Much like choosing a generally intelligent person for any position, it's crucial to start with a Large Language Model (LLM) that possesses a wide base of general intelligence. This foundational capability ensures that, no matter the direction of its fine-tuning, the LLM remains adaptable, capable, and ready to tackle specific challenges. Such a broad yet deep understanding forms the bedrock upon which specialized functions can be built, ensuring efficiency and effectiveness in diverse applications.
The Double-Edged Sword of Fine-Tuning
In a previous newsletter, amidst rumors that OpenAI might charge around $3M for model fine-tuning, I suggested it would be a worthwhile investment for enterprises. What I should have highlighted more is that this is a play for the big leagues. It's about major players like OpenAI partnering with Fortune 500 companies. The catch is, with every new release of a Large Language Model (LLM), the custom-tailored weights and biases from previous fine-tuning become a challenge to replace. Unless you're prepared to invest in complete re-tuning—with costs likely exceeding $3M, factoring in inflation—each time a new LLM version rolls out, you might find yourself at a significant disadvantage.
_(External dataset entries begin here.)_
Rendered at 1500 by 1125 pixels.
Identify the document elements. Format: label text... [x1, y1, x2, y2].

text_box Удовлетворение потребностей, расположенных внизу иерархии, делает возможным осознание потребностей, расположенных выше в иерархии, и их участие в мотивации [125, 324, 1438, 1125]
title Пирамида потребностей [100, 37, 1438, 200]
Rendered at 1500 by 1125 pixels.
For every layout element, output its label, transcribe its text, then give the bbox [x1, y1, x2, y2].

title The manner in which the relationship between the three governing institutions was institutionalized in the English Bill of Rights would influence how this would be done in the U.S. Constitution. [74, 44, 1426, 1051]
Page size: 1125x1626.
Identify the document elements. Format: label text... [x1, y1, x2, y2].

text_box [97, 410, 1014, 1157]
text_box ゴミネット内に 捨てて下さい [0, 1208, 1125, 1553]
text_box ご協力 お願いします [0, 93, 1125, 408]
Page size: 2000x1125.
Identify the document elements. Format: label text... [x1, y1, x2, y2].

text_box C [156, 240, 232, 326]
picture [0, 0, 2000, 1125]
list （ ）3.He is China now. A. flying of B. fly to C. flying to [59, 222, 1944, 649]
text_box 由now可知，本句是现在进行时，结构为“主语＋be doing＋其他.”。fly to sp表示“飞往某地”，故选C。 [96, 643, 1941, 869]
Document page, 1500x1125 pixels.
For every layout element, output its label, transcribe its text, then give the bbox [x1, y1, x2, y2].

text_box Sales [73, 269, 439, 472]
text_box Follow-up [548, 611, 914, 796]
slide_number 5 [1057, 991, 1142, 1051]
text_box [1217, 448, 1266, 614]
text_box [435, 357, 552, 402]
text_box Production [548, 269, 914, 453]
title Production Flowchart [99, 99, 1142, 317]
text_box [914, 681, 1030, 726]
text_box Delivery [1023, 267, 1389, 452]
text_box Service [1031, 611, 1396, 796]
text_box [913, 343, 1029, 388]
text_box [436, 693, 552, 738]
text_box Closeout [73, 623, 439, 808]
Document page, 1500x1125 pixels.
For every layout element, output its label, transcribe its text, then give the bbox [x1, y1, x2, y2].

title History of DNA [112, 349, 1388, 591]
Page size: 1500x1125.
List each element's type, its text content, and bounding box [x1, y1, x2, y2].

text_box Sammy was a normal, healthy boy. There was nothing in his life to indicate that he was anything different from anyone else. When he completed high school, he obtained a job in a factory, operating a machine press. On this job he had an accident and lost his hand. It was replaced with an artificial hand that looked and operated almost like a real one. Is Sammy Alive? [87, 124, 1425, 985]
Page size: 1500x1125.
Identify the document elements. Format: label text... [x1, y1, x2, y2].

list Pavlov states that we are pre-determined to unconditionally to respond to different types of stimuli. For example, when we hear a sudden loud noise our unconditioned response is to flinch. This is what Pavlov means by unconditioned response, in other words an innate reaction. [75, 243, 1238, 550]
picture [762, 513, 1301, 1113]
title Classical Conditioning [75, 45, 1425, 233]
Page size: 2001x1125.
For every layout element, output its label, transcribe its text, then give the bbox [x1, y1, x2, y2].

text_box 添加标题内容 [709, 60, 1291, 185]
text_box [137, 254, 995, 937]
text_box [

For smaller companies, the hefty price tag of fine-tuning by industry giants isn't feasible. So, what's the alternative? The go-to strategy is often Retrieval Augmented Generation (RAG). In layman's terms, this involves supplying external data through embeddings as needed. While it might not seem as efficient as embedding specific weights and biases directly into the model, the results might pleasantly surprise you.
Another viable path is exploring open-source models, such as LLaMA or the Mixtral series. These models are designed with adaptability in mind, making them more suited for fine-tuning that's easier to update. This approach provides a more accessible and flexible option for smaller entities looking to leverage advanced language models without the exorbitant costs.
Conclusion
Despite the increasing interest in compact versions of models, it's crucial to distinguish this from the idea of diminishing the scale of large language models. If history and trends are any indication, these models are set to grow even more extensive in size and complexity.